Blok Teks =
^^^^^^^^^^^^^^^^

Ini mencerminkan munculnya teori pertumbuhan dan pertumbuhan ekonomi sebagai
tujuan utama dari setiap kebijakan ekonomi di negara manapun.
Meskipun
banyak varian pemikiran, pada dasarnya mereka sependapat bahwa kata kunci dalam
pembangunan adalah pembentukan modal. Oleh karena itu, strategi pembangunan
yang dianggap paling sesuai adalah akselerasi pertumbuhan ekonomi dengan
mengundang modal asing dan melakukan industrialisasi. Diundangnya modal asing
nampaknya diilhami oleh kisah sukses Rencana Marshall dalam membantu
pembangunan negara Eropa Barat dan Jepang. Sedang industrialisasi yang
memusatkan perhatian pada sektor-sektor modern dan padat modal nampaknya tidak
dapat dipisahkan dari pengalaman Inggris sebagai negara industri pertama.
1.1.3
Paradigma Baru Dalam Pembangunan
Pengembangan
ekonomi diwujudkan dalam upaya meniadakan setidaknya mengurangi kemiskinan,
pengangguran dan ketimpangan. Sejarah mencatat munculnya paradigma baru dalam
pembangunan, yaitu:
1)
Strategi Pertumbuhan dengan Distribusi
Para
proponen strategi “pertumbuhan dengan distribusi” atau “redistribusi dari
pertumbuhan” pada hakekatnya menganjurkan NSB agar tidak hanya memusatkan
perhatian pada pertumbuhan ekonomi atau memperbesar pembangunan namun juga
mempertimbangkan bagaimana distribusi pembangunan tersebut.

^^^^^^^^^^^^^^^^

Tugas yang Dikerjakan =
1/ Ulangi kata demi kata bagian teks tentang paradigma pembangunan yang dibuka dengan kata-kata berisi "Ini mencerminkan munculnya" dan ditutup dengan "negara industri pertama.".
2/ Jawab pertanyaan berikut berdasarkan teks tentang paradigma pembangunan.
(a) Apa yang disebut sebagai kata kunci dalam pembangunan?
(b) Kisah sukses apa yang tampaknya mengilhami diundangnya modal asing?
(c) Tiga hal apa yang hendak ditiadakan atau setidaknya dikurangi melalui pengembangan ekonomi?
3/ Teruskan teks tentang paradigma pembangunan ekonomi, dimulai setelah kalimat terakhir yang ditampilkan.

Catatan Hasil Ekstraksi =

^^^^^^^^^^^^^^^^

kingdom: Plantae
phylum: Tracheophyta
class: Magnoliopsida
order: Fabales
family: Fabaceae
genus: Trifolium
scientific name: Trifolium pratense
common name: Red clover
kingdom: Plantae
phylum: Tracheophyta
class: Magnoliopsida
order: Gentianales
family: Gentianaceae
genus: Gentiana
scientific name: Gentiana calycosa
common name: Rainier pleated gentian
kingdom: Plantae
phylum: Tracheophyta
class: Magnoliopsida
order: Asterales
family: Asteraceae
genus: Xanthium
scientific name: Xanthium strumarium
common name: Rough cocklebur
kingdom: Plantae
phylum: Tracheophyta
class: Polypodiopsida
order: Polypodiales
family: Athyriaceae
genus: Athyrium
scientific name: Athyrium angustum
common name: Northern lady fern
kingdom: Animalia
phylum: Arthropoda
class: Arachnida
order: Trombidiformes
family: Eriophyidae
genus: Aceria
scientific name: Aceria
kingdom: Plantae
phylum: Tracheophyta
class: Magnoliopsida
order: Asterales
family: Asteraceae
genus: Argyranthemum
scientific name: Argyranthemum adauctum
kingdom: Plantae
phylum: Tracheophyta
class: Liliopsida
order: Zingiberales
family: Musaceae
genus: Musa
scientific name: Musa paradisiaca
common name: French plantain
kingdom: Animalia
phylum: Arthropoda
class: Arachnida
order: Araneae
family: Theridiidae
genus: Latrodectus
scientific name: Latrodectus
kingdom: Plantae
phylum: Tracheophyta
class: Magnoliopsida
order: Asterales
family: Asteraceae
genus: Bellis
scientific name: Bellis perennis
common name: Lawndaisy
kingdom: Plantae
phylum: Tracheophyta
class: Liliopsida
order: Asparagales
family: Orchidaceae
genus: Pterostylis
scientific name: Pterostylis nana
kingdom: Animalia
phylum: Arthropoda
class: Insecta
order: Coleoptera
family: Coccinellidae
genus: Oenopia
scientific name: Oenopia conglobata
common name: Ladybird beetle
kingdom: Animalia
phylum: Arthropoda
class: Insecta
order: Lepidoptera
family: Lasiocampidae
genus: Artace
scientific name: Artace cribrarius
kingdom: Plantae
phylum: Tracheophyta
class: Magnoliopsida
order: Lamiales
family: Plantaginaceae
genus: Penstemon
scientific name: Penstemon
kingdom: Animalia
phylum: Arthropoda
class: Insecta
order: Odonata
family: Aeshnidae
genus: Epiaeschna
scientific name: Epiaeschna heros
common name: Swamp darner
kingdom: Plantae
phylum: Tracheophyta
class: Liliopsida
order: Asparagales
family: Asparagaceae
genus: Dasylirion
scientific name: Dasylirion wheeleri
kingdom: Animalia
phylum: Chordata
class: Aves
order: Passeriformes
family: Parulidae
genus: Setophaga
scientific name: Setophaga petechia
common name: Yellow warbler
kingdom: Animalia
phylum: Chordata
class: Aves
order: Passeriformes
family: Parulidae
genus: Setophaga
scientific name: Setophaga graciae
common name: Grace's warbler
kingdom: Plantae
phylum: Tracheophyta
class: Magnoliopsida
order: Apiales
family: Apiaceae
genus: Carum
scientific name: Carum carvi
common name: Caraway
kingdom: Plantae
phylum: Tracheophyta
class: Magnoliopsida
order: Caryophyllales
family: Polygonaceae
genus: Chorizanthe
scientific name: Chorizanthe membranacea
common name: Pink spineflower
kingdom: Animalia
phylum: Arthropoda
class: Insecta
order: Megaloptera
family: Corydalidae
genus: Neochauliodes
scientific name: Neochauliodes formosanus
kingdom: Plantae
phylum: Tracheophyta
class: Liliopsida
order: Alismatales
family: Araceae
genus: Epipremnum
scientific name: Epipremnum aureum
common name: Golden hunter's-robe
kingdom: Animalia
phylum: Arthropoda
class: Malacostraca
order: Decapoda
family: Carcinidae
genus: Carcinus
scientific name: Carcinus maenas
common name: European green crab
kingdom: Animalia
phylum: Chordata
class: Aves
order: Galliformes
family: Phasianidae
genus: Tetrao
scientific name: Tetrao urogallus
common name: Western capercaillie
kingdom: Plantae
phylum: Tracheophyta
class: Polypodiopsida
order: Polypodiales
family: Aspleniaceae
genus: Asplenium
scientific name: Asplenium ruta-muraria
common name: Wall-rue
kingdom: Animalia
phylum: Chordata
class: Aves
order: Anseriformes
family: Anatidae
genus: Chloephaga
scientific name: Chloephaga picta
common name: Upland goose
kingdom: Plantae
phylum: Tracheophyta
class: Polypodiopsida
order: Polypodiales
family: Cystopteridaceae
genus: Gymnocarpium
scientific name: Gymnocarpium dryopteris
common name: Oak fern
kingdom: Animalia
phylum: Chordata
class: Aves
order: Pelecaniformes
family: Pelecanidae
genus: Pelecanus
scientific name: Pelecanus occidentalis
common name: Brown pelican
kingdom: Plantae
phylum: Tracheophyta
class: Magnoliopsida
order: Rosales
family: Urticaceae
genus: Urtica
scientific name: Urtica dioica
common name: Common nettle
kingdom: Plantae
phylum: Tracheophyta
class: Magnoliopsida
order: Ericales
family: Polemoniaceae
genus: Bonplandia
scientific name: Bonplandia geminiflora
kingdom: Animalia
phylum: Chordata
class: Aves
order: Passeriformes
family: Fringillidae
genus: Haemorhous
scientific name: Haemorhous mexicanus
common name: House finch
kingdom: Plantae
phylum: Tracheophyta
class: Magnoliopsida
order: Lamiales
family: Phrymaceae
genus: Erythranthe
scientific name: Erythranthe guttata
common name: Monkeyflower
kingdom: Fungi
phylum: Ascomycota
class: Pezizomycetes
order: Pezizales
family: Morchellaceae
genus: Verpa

^^^^^^^^^^^^^^^^

Hasil Latihan =
1/
Ini mencerminkan munculnya teori pertumbuhan dan pertumbuhan ekonomi sebagai
tujuan utama dari setiap kebijakan ekonomi di negara manapun.
Meskipun
banyak varian pemikiran, pada dasarnya mereka sependapat bahwa kata kunci dalam
pembangunan adalah pembentukan modal. Oleh karena itu, strategi pembangunan
yang dianggap paling sesuai adalah akselerasi pertumbuhan ekonomi dengan
mengundang modal asing dan melakukan industrialisasi. Diundangnya modal asing
nampaknya diilhami oleh kisah sukses Rencana Marshall dalam membantu
pembangunan negara Eropa Barat dan Jepang. Sedang industrialisasi yang
memusatkan perhatian pada sektor-sektor modern dan padat modal nampaknya tidak
dapat dipisahkan dari pengalaman Inggris sebagai negara industri pertama.

2/
(a) Pembentukan modal.
(b) Kisah sukses Rencana Marshall dalam membantu pembangunan negara Eropa Barat dan Jepang.
(c) Kemiskinan, pengangguran dan ketimpangan.

3/
2)
Strategi Kebutuhan Pokok
Ada
yang berpendapat bahwa kebutuhan pokok mencakup kebutuhan minimum konsumsi
seperti pangan, sandang, perumahan dan jasa umum terkait kesehatan,
transportasi umum, air, dan fasilitias pendidikan. Sementara itu, pendekatan lain lebih
mementingkan apa yang dapat membuat hidup ini lebih berharga.
3)
Strategi Pembangunan Mandiri
Strategi
pembangunan mandiri agaknya berkaitan dengan strategi pertumbuhan dengan
distribusi, namun strategi ini memiliki pola motivasi dan organisasi yang
berbeda. Pada dekade 1970-an, strategi ini populer sebagai antitesis dari
paradigma dependensia. Ini tidak bisa dilepaskan dari pengalaman India pada
masa Mahaatma Gandhi, Tanzania di bawah Julius Nyerere, dan Cina di bawah Mao
Zendong. Konsep Mao lebih menekankan pada usaha-usaha mandiri dengan sedikit
atau tanpa integrasi dengan luar. Di
Cina, dikembangkan teknologi “pribumi” daripada mengimpor teknologi dari luar.
Konsep “mandiri’ dibawa ke tingkat internasional oleh negara-negara non blok
pada pertemuan di Lusaka tahun 1970, dan dielaborasi lebih lanjut pada
konferensi non-blok di Georgetown tahun 1972. Dengan demikian konsep “mandiri”
telah muncul sebagai konsep strategis dalam forum internasional sebelum konsep
Tata Ekonomi Dunia Baru” (NIEO) lahir dan menawarkan anjuran kerjasama yang
menarik dibanding menarik diri dari percaturan global. Perjuangan mengejar
kemandirian pada tingkat lokal, nasional, atau regional, kadang kala bersifat
revolusioner, di lain kasus kadang bersifat reaktif.
4)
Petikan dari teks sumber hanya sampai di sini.